Viruses are intracellular parasites whose genes enable replication in the presence of cellular machinery. Their genomes are composed of DNA or RNA. Some RNA viruses integrate into the chromosome of the host cell, and a reverse transcriptase converts them into DNA (retroviruses).
This lesson focused on the influenza virus as an (extraordinary) model of the impact of genetic variation on the emergence and dynamics of today's viral epidemics/pandemics.

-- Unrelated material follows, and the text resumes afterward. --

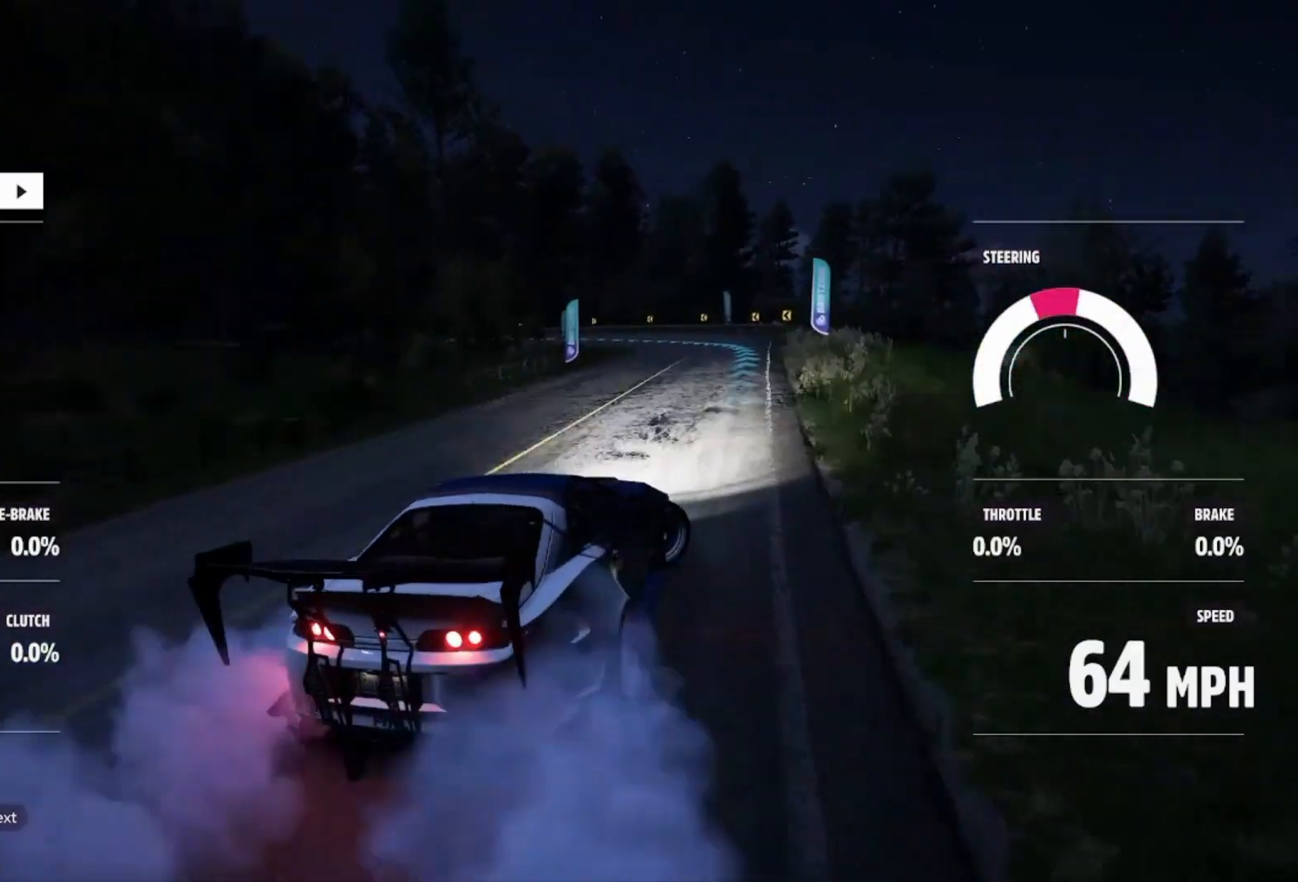
{"buttons": ["R2"], "left_stick": "left", "right_stick": "center", "events": [[33, "R2", "down"]]}
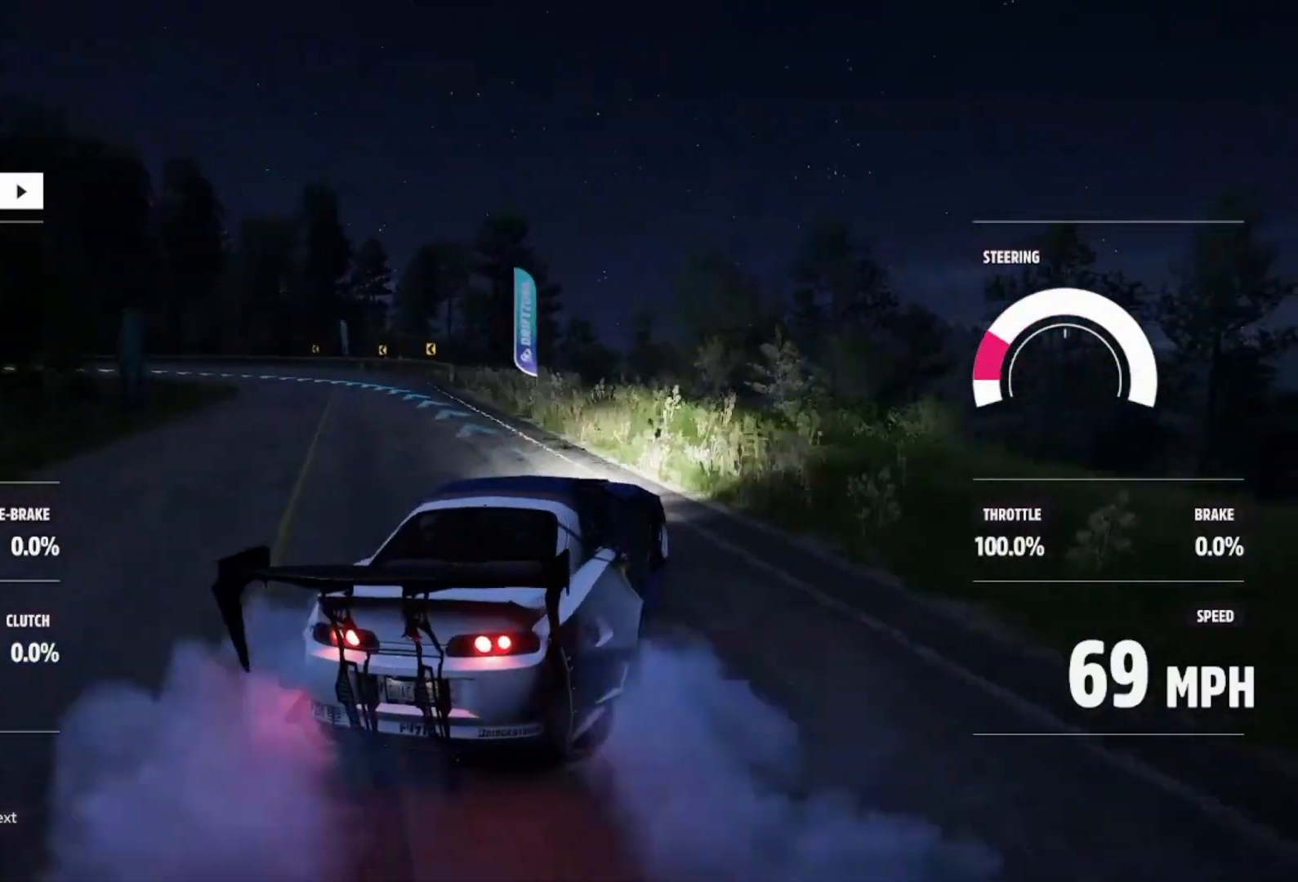
{"buttons": ["A", "L1"], "left_stick": "left", "right_stick": "center", "events": [[200, "left_stick", "center"], [267, "left_stick", "left"], [367, "R2", "up"], [400, "L1", "down"], [467, "A", "down"]]}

Like most emerging pathogenic viruses, the influenza virus responsible for the flu is an RNA virus. Genetic variation in these viruses is ensured by a number of possibly associated mechanisms:
- mutations caused by numerous errors due to their generally low fidelity RNA polymerases, their lack of effective quality control mechanisms(proof reading), their rapid replication rate, their very short generation time and viral populations reaching high titres within infected tissues. This leads in the extreme to the notion of "quasi-species", which plays a key role in the adaptation of viruses to changes in environment and host, and can cause changes in pathogenicity;
- genomic modifications are also a source of diversity, with intra-species recombination events amplifying the evolutionary speed of certain viruses, or more rarely, recombination with host cell genes in retroviruses. In viruses with segmented genomes, intra-species reassortment of viral segments results in considerable genetic variability.
Influenza viruses evolve through a combination of mutations giving rise to minor serotypic variations that account for recurrent annual epidemics, and reassortments of segments between different serotypes responsible for sudden pandemic episodes.